L’Union européenne, ses États membres et les groupes industriels de la défense ont lancé, non sans de vives concurrences et rivalités nationales, la mise au point de projets militaires de haute technologie, en particulier ce que l’on appelle des « intercepteurs hypersoniques », c’est à dire des systèmes de défense contre les menaces dites hyper-véloces ou hypersoniques (plus de 5 fois au moins la vitesse du son).
Ces systèmes d’armements très sophistiqués permettent de faire échec à des tirs de missiles hypersoniques en les détruisant en plein vol.
La France est très engagée dans ce type de projets.
En 2022, la Commission européenne a confié, pour l’horizon 2035, la conception d’un programme de cette nature, nommé HYDEF, à un groupement européen couvrant 7 pays, piloté par l’Espagne (groupe SENER) en coopération avec 14 sociétés européennes (Espagne, Allemagne, Belgique, Pologne, République tchèque, Suède, Norvège).
On apprend aujourd’hui qu’Israël aurait proposé son « assistance », c’est à dire de s’inscrire dans la réalisation de ce projet européen. Il est vrai qu’Israël dispose de capacités technologiques, et d’expérience en la matière, comme en témoigne le système de protection aérienne Dôme de fer, réalisé avec une aide américaine, censé protéger Israël contre les frappes de missiles, mais dont l’efficacité est souvent mise en doute du fait d’un manque de transparence sur ses résultats réels.
Évidemment, ces armements posent de multiples questions liées en particulier à leur pertinence stratégique et militaire et à leur coût (le tir d’un seul missile d’interception avec le système Dôme de fer est évalué entre 50 et 62 000 dollars).

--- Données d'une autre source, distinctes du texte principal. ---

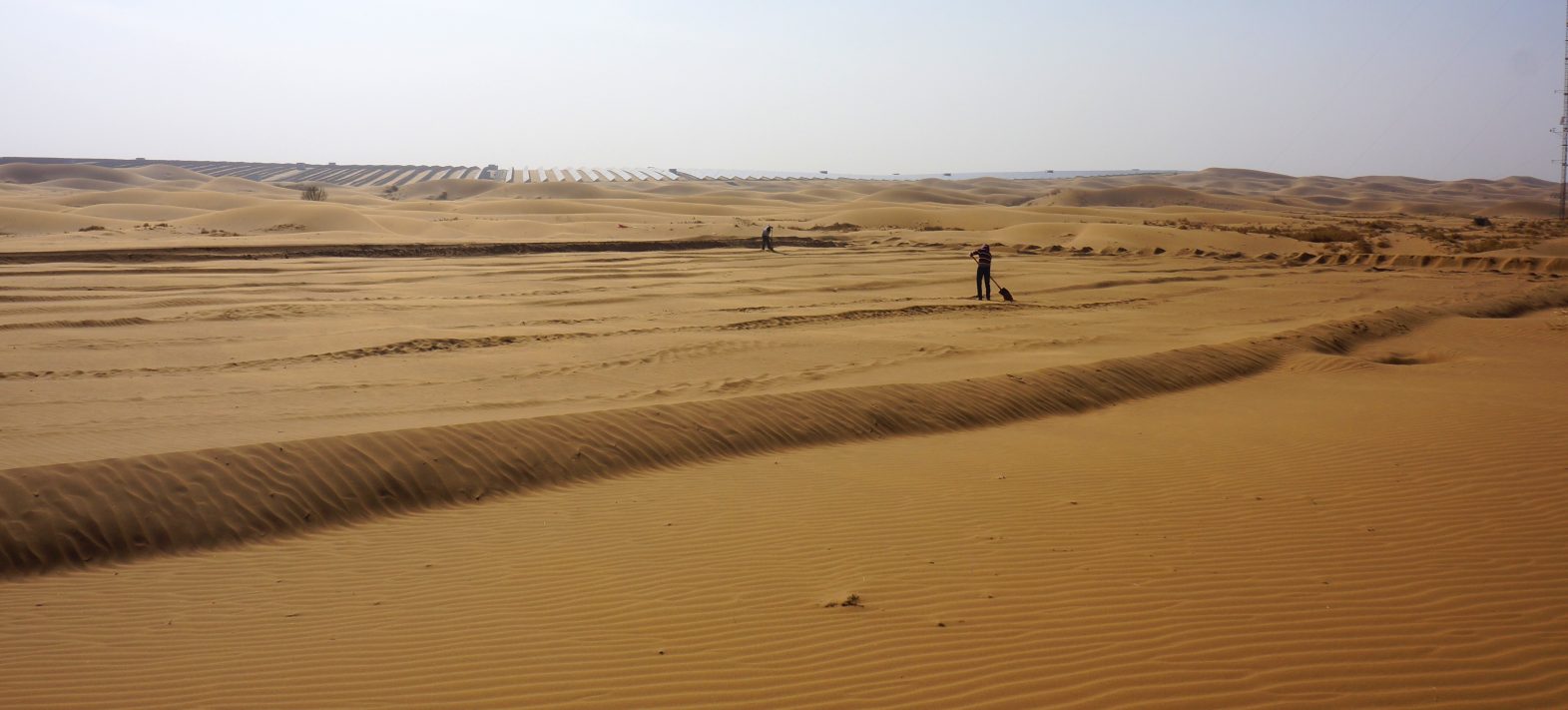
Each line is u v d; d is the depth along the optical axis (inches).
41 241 1809.8
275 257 1676.9
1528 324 948.0
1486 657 213.6
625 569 291.7
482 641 239.6
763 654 225.0
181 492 350.0
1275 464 398.3
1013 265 1683.1
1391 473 376.2
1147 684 204.5
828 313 1018.1
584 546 317.7
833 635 234.2
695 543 315.3
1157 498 351.6
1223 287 1354.6
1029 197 7199.8
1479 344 830.5
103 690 219.6
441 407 551.8
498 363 712.4
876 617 244.5
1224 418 511.8
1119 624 235.5
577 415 455.2
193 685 220.7
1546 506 327.6
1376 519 318.3
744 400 494.3
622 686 211.5
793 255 1860.2
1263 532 307.7
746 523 335.6
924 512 341.4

Notons aussi au passage l’absence de compétence directe de la Commission européenne en matière de défense. Toutes ces questions doivent être examinées avec soin et faire l’objet des critiques nécessaires. Mais dans le contexte actuel cette proposition israélienne pose immédiatement de très sérieux problèmes.
Premièrement, la question est posée de la légitimité même d’une telle coopération, qu’il s’agisse d’armements de haute technologie ou autre, avec un État dont le comportement politico-militaire à Gaza a été considéré comme potentiellement génocidaire par l’ordonnance de la Cour Internationale de Justice (CIJ) en date du 26 janvier 2024.

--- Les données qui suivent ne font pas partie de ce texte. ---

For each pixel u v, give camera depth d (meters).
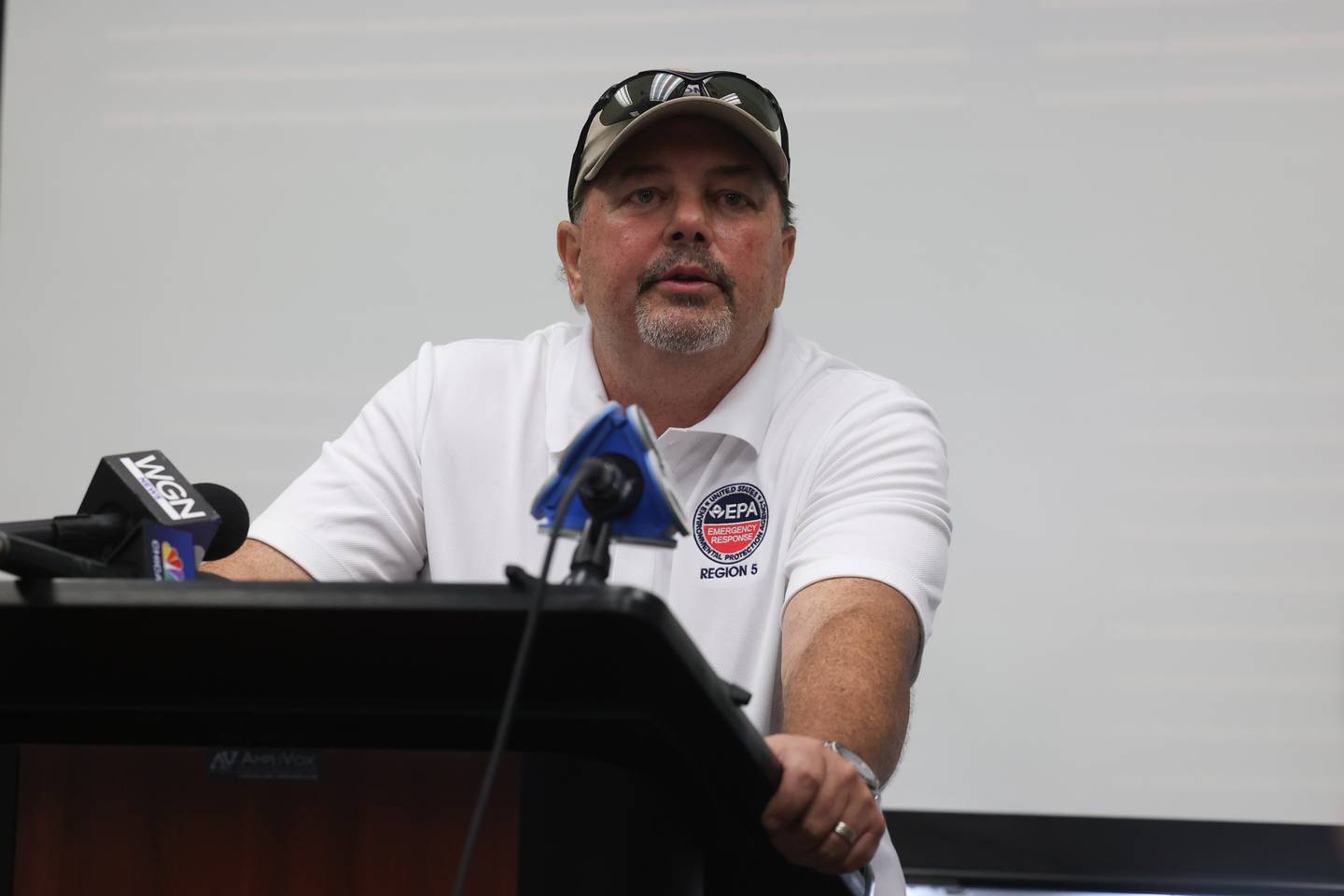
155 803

Dans son jugement quant à l’action d’Israël à Gaza, la CIJ a souligné, en effet, ce que l’on doit bien appeler une suspicion légitime de génocide. Comment les Européens pourraient-ils accepter une telle coopération ?
Comment pourraient-ils justifier qu’ils sanctionnent la Russie pour sa guerre en Ukraine, tout en s’associant avec Israël dans un vaste projet militaire, alors que ce pays est suspecté de crime de génocide par la Cour Internationale de Justice ?
On quitterait ici le deux poids, deux mesures pour gagner des rives morales et politiques hors de toute mesure.
Deuxièmement, le développement d’armements de très hautes technologies est manifestement issu, en France, de décisions confidentielles, en tous les cas hors de toute expression officielle transparente. La France est engagée dans le développement de ce type d’armes depuis des lustres sans que cela fasse l’objet d’une information véritable et d’un nécessaire débat public portant notamment sur la pertinence de ces armes et sur les responsabilités françaises et européennes dans le contexte international actuel.
Il faudra bien sortir de cette situation antidémocratique. La proposition israélienne, par son caractère provocateur et inacceptable sur le fond, devrait être l’opportunité d’une mise au point sévère et d’une transformation des règles et des pratiques devant être appliquées dans ces domaines comme dans d’autres.
C’est ce qu’exigent un État de droit et la démocratie.